Effect of lipid viscosity and high-pressure homogenization on the physical stability of “Vitamin E” enriched emulsion

Abstract Recently there has been a growing interest in vitamin E for its potential use in cancer therapy. The objective of this work was therefore to formulate a physically stable parenteral lipid emulsion to deliver higher doses of vitamin E than commonly used in commercial products. Specifically, the objectives were to study the effects of homogenization pressure, number of homogenizing cycles, viscosity of the oil phase, and oil content on the physical stability of emulsions fortified with high doses of vitamin E (up to 20% by weight). This was done by the use of a 27-run, 4-factor, 3-level Box–Behnken statistical design.

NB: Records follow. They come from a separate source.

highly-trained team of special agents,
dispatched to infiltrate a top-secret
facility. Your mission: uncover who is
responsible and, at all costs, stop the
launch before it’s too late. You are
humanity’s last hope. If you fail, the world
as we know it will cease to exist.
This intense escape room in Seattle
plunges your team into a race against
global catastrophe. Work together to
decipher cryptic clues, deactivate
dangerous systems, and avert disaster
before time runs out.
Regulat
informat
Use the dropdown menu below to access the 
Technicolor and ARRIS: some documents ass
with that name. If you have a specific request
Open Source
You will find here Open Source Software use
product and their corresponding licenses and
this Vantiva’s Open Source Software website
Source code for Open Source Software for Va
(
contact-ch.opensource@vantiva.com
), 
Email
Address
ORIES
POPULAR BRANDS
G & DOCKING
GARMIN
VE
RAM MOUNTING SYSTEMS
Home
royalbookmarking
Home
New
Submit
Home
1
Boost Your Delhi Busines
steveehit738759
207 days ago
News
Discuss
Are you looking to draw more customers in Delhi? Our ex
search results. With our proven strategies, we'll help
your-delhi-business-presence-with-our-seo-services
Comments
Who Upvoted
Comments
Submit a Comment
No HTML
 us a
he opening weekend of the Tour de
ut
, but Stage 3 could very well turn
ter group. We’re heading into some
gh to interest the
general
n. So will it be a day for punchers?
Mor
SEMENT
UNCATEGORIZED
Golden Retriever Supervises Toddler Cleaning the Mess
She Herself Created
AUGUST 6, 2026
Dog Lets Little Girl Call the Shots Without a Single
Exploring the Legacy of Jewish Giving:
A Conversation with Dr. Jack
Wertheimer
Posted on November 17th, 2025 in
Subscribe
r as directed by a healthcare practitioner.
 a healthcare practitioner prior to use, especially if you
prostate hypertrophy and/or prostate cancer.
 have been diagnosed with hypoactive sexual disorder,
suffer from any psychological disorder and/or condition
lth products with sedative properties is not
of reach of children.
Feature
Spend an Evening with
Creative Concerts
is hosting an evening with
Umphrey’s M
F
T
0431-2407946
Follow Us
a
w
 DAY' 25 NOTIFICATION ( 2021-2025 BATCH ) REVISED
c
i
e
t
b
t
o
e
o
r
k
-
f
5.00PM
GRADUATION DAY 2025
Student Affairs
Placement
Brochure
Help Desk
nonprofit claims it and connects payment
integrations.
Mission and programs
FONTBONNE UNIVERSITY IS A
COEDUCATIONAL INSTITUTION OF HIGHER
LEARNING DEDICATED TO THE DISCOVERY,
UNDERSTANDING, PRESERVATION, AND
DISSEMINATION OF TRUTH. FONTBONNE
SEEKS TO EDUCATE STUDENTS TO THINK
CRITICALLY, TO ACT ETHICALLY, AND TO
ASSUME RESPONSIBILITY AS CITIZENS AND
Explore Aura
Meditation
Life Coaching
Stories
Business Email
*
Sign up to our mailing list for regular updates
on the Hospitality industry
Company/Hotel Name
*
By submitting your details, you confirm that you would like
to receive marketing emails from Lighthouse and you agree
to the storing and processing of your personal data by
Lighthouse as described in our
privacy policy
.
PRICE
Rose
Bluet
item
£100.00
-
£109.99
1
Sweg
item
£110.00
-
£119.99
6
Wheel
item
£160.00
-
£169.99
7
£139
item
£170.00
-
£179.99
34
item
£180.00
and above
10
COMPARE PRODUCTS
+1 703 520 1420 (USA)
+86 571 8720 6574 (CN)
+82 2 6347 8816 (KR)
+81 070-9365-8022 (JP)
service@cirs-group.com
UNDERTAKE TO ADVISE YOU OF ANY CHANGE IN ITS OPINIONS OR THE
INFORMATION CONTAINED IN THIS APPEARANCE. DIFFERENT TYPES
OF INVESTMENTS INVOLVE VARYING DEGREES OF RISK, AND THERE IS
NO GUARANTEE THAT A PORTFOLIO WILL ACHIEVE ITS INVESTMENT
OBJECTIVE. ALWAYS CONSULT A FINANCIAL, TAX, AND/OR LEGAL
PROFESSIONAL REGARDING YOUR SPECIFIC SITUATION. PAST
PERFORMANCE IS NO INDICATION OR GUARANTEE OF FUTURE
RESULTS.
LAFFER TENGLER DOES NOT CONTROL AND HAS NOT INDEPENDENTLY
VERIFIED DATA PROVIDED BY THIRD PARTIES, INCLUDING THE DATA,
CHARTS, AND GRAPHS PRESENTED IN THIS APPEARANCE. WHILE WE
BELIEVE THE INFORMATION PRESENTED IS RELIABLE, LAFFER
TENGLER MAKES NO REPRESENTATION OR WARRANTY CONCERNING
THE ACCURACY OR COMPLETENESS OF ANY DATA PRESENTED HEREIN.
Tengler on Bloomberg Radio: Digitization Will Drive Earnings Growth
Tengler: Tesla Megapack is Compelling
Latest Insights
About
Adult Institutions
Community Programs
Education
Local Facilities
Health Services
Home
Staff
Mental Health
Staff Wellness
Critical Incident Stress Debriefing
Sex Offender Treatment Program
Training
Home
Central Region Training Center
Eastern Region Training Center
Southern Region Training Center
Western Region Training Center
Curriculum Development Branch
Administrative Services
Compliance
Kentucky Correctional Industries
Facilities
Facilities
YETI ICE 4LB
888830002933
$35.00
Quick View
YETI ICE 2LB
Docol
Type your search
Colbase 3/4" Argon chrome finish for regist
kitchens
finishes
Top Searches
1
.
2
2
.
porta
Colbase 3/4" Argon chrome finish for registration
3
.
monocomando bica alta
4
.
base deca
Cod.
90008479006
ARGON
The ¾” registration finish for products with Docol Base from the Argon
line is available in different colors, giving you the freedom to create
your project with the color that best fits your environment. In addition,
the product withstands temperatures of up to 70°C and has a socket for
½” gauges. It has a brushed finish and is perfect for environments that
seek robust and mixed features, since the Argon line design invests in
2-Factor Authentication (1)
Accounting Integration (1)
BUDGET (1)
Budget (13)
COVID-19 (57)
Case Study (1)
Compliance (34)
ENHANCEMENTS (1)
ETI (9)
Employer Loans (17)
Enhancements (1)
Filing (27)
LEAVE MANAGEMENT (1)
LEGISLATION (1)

Viscosity, homogenization pressure, and number of cycles were found to have a significant effect on particle size, which ranged from 213 to 633 nm, and on the percentage of vitamin E remaining emulsified after storage, which ranged from 17 to 100%. Increasing oil content from 10 to 20% had insignificant effect on the responses. Based on the results it was concluded that stable vitamin E rich emulsions could be prepared by repeated homogenization at higher pressures and by lowering the viscosity of the oil phase, which could be adjusted by blending the viscous vitamin E with medium-chain triglycerides (MCT).